20 Jahre Siegergeschichte

Das Kapital feiert!

Die Medien sind voll mit Jubelorgien über „20 Jahre Mauerfall“.

Was feiern die da eigentlich?

Sie feiern das Ende des sozialistischen Deutschlands (zumindest des 1. Versuches davon) sowie das Ende des Schaufensters „Goldener Westen“, auch als „Soziale Marktwirtschaft“ bekannt.

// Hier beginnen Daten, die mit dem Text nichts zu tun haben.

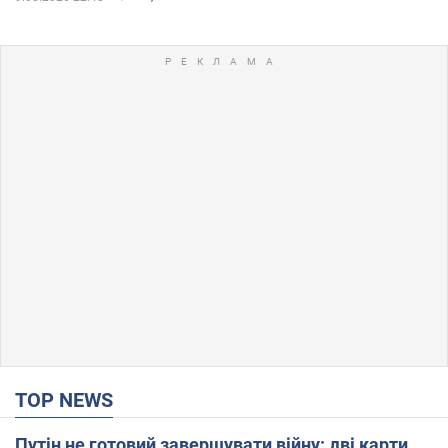
TOP NEWS
Путін не готовий завершувати війну: дві карти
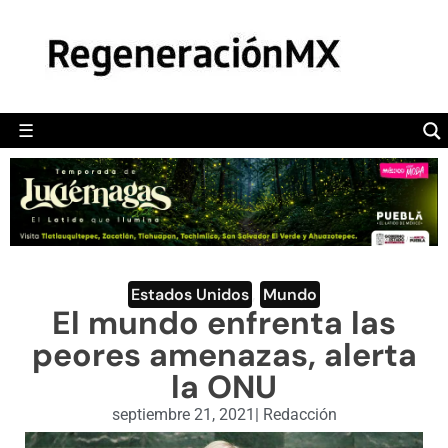
MÉXICO
POLÍTICA
MUNDO
☰
RegeneraciónMX
Sitio de noticias libre e independiente
CAMALEÓN
OPINIÓN
DEPORTES
ENGLISH SECTION
Estados Unidos
,
Mundo
El mundo enfrenta las
VIDEOS
peores amenazas, alerta
la ONU
septiembre 21, 2021
|
Redacción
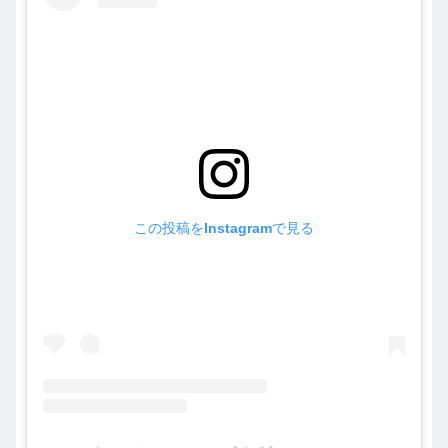
この投稿をInstagramで見る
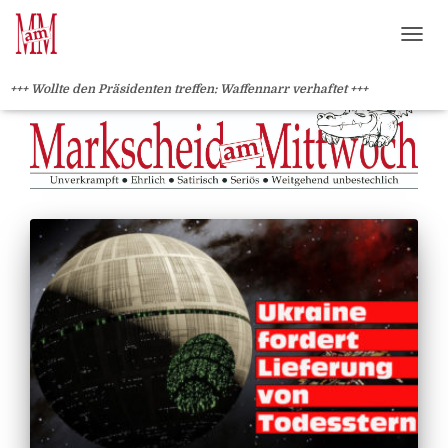
?>
NAVI
+++ Wollte den Präsidenten treffen: Waffennarr verhaftet +++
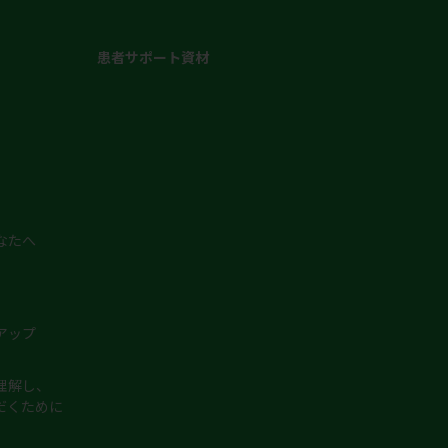
患者サポート資材
なたへ
アップ
理解し、
だくために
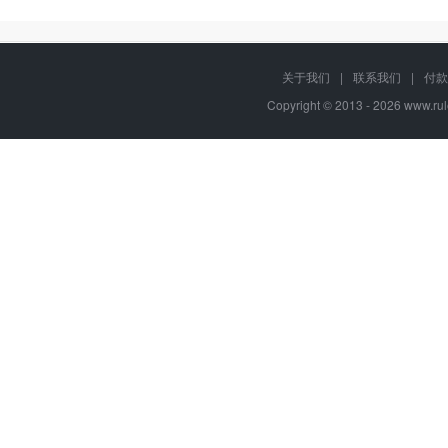
关于我们
|
联系我们
|
付款
Copyright © 2013 - 2026
www.rul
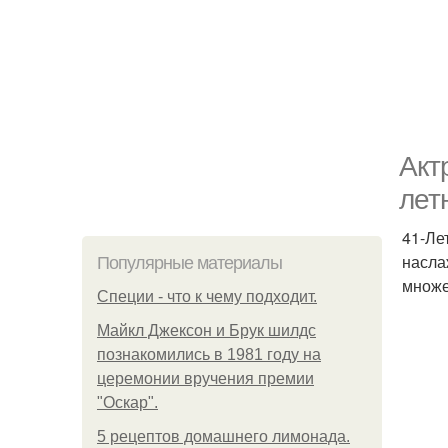
Акт
лет
41-Ле
насла
Популярные материалы
множе
Специи - что к чему подходит.
Майкл Джексон и Брук шилдс
познакомились в 1981 году на
церемонии вручения премии
"Оскар".
5 рецептов домашнего лимонада.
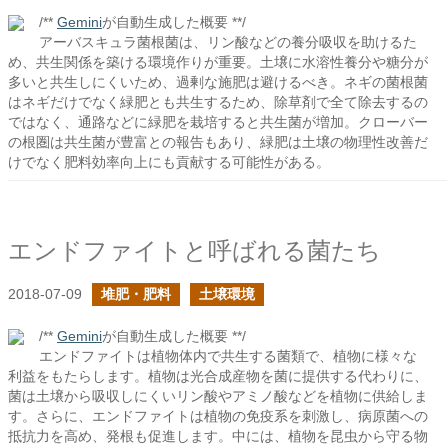
/**
Gemini
が自動生成した概要 **/
アーバスキュラ菌根菌は、リン酸などの養分吸収を助けるた
め、共生関係を築ける環境作りが重要。土壌に水溶性養分や糖分が
多いと共生しにくいため、過剰な施肥は避けるべき。ネギの菌根菌
はネギだけでなく緑肥とも共生するため、除草剤で全て除去するの
ではなく、通路などに緑肥を栽培すると共生菌が増加。クローバー
の根圏は共生菌が豊富との報告もあり、緑肥は土壌の物理性改善だ
けでなく肥料効率向上にも貢献する可能性がある。
エンドファイトと呼ばれる菌たち
2018-07-09
堆肥・肥料
土壌環境
/**
Gemini
が自動生成した概要 **/
エンドファイトは植物体内で共生する菌類で、植物に様々な
利益をもたらします。植物は光合成産物を菌に提供する代わりに、
菌は土壌から吸収しにくいリン酸やアミノ酸などを植物に供給しま
す。さらに、エンドファイトは植物の免疫系を刺激し、病原菌への
抵抗力を高め、発根も促進します。中には、植物を昆虫から守る物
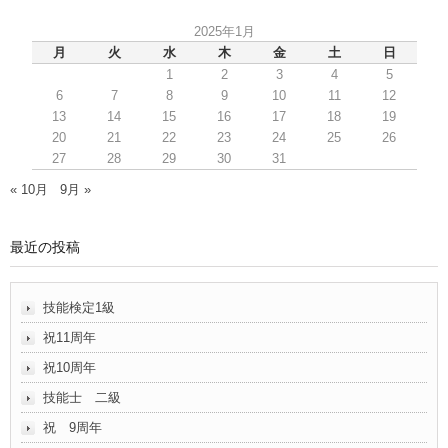
2025年1月
月
火
水
木
金
土
日
1
2
3
4
5
6
7
8
9
10
11
12
13
14
15
16
17
18
19
20
21
22
23
24
25
26
27
28
29
30
31
« 10月
9月 »
最近の投稿
技能検定1級
祝11周年
祝10周年
技能士 二級
祝 9周年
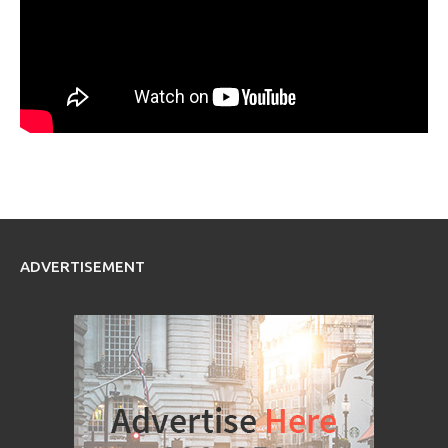
ADVERTISEMENT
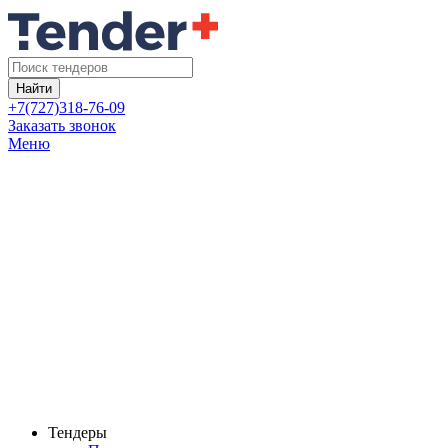
Найти
+7(727)318-76-09
Заказать звонок
Меню
Тендеры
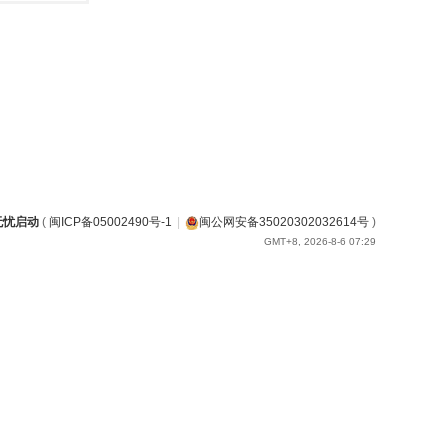
无忧启动
(
闽ICP备05002490号-1
|
闽公网安备35020302032614号
)
GMT+8, 2026-8-6 07:29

Die Siegergeschichte lautet in der Kurzfassung: Es gab in der DDR 1989 Demonstrationen, dann fiel die Mauer und Helmut Kohl hat die deutsche Einheit gebracht.

Was geschah 1989 in der DDR?

Gute Frage. Jedenfalls nicht das, was seit 20 Jahren in den Geschichtsbüchern steht.

Da steht drin:

Die Wende und der Mauerfall sind der Beweis dafür, dass der Sozialismus nicht funktioniert und die DDR-Bürger ihn wieder loswerden wollten.

Selbst Wendehals und „Maueröffner“ Schabowski erzählt das jeder Fernsehkamera, die ihm vor die Nase gehalten wird. Medien und bundesdeutsche Politiker sowieso.

20 Jahre Siegergeschichte

Im Jahr 1989 war die DDR und die Entwicklung des Sozialismus mit ihr zusammen zum Stillstand gekommen. Eine Handvoll alter Männer hatten das Land vom ZK und Politbüro aus in eine Sackgasse geführt.

Es ging nicht weiter.

Eine Oppositionsbewegung (Neues Forum, Demokratischer Aufbruch etc) formierte sich und verlangte Reformen.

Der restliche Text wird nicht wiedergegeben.